Tout comme les femmes, les hommes sortaient eux aussi du ventre d'une mère en gémissant, mais ils se prenaient pourtant à se croire plus grands que des hommes dès qu'ils avaient quelques muscles à fourbir contre plus faible.
C'est pas facile d'être l'homme qu'on voudrait être... on y arrive jamais vraiment.
Pour les femmes, la vie c'étaient des actes et bien peu de mots. On leur avait appris que les mots représentaient la désinvolture de l'esprit s'ils n'étaient rattachés à des gestes concrets, comme égrener un épi de maïs, pétrir une pâte, fendre une bûche par le milieu, construire un feu. Les mots, quand ils sortaient, leur semblaient boursoufles de raison, jamais de légèreté et encore moins de folie.
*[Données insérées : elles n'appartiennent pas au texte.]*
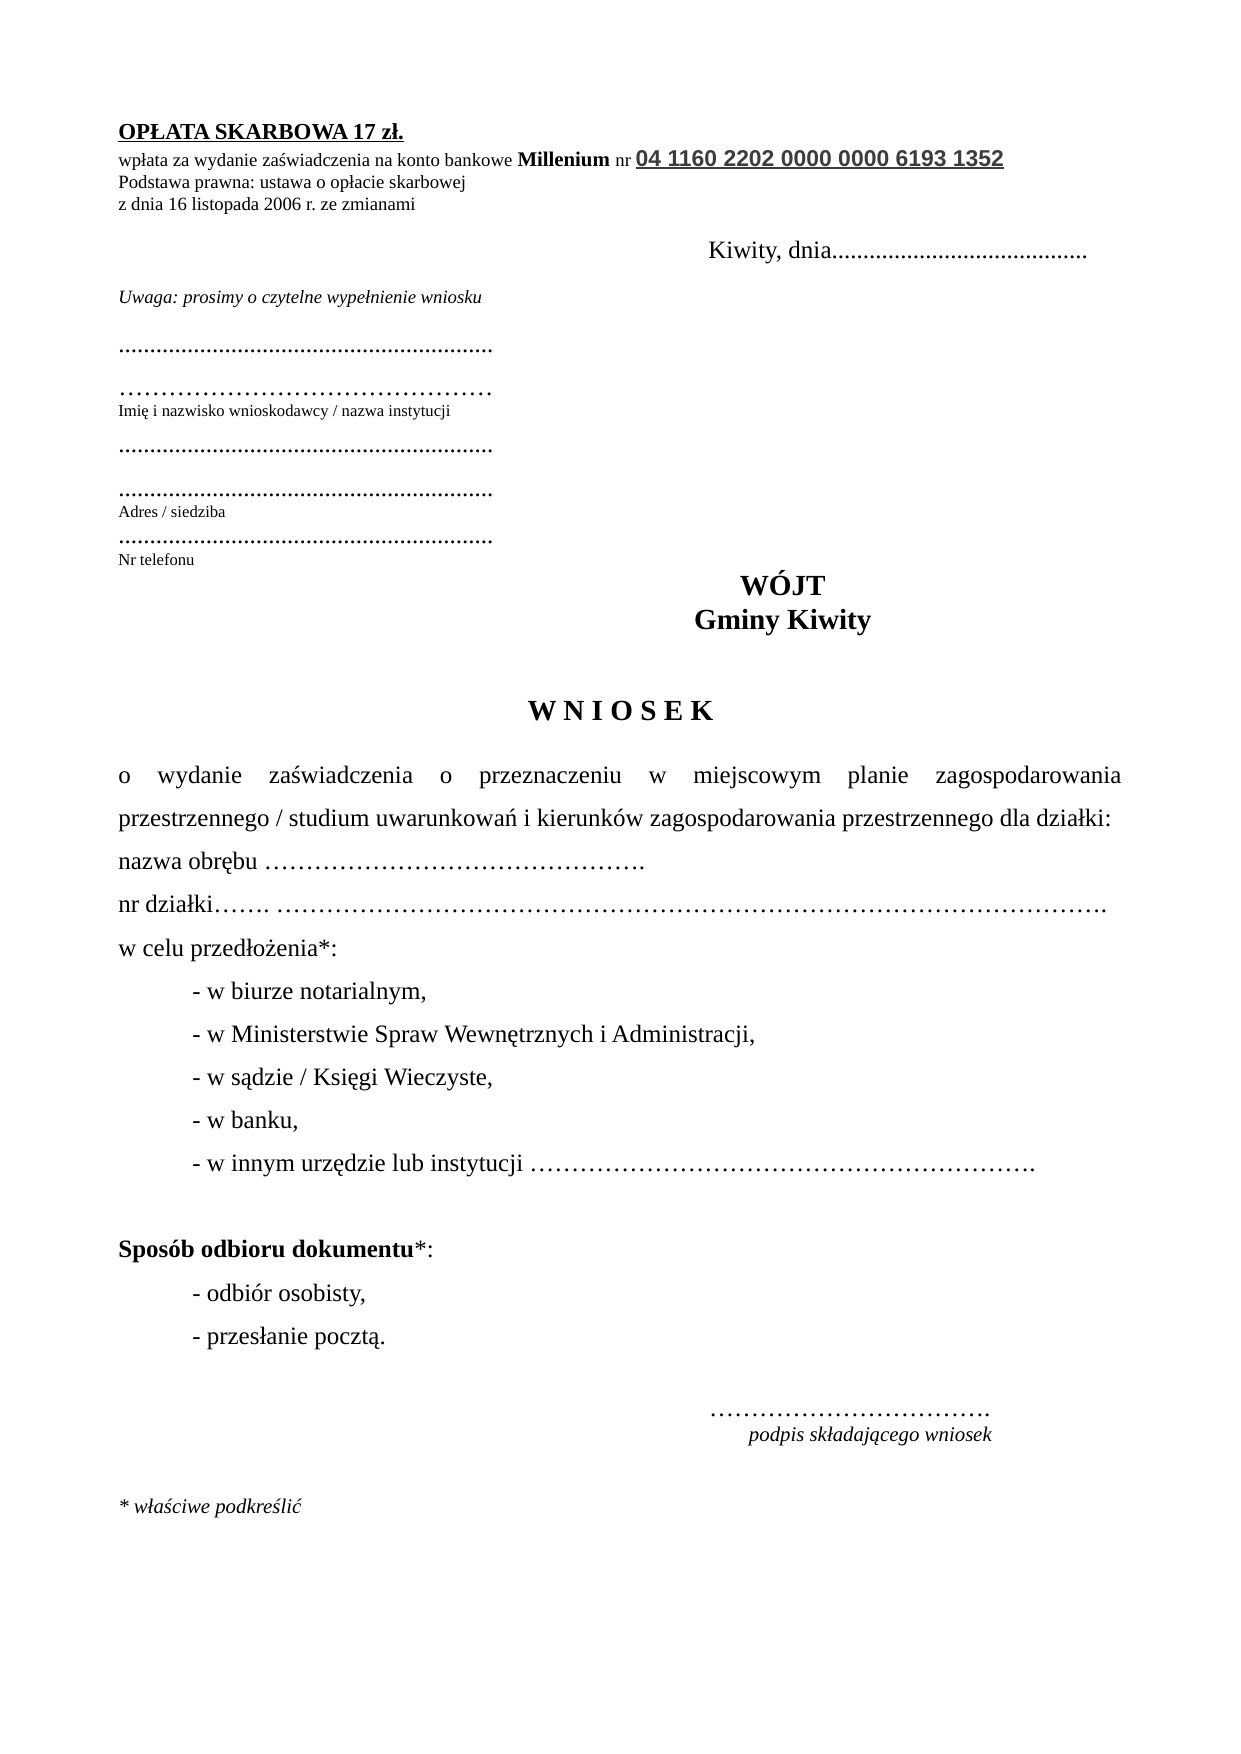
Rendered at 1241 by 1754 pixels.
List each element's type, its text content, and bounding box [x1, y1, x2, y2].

text Kiwity, dnia......................................... [708, 236, 1122, 264]
text - odbiór osobisty, [118, 1278, 1122, 1306]
text w celu przedłożenia*: [118, 933, 1122, 961]
text ……………………………. [118, 1393, 1122, 1421]
text - w Ministerstwie Spraw Wewnętrznych i Administracji, [118, 1019, 1122, 1048]
text WÓJT [443, 568, 1122, 602]
text ............................................................ [118, 429, 1122, 458]
text - w innym urzędzie lub instytucji ……………………………………………………. [118, 1148, 1122, 1177]
text nazwa obrębu ………………………………………. [118, 846, 1122, 875]
text * właściwe podkreślić [118, 1494, 1122, 1518]
text W N I O S E K [118, 693, 1122, 727]
text z dnia 16 listopada 2006 r. ze zmianami [118, 192, 1122, 214]
text Nr telefonu [118, 549, 1122, 568]
text podpis składającego wniosek [620, 1421, 1122, 1446]
text Sposób odbioru dokumentu*: [118, 1234, 1122, 1263]
text ……………………………………… [118, 372, 1122, 401]
text o wydanie zaświadczenia o przeznaczeniu w miejscowym planie zagospodarowania przestrzennego / studium uwarunkowań i kierunków zagospodarowania przestrzennego dla działki: [118, 760, 1122, 832]
text Adres / siedziba [118, 501, 1122, 521]
text Imię i nazwisko wnioskodawcy / nazwa instytucji [118, 401, 1122, 420]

Toutes ces vies simples, aux fonctions si évidentes, donnaient en temps normal la sensation à Joseph d'être l'envers d'un homme, une forme directement reliée à la nature et, maintenant que son père était parti, elles ne lui apparaissaient plus comme telles, et il prenait conscience qu'il allait devoir apprivoiser différemment l'univers amputé de la part tendre de l'enfance. Devenir un homme avant l'âge d'homme.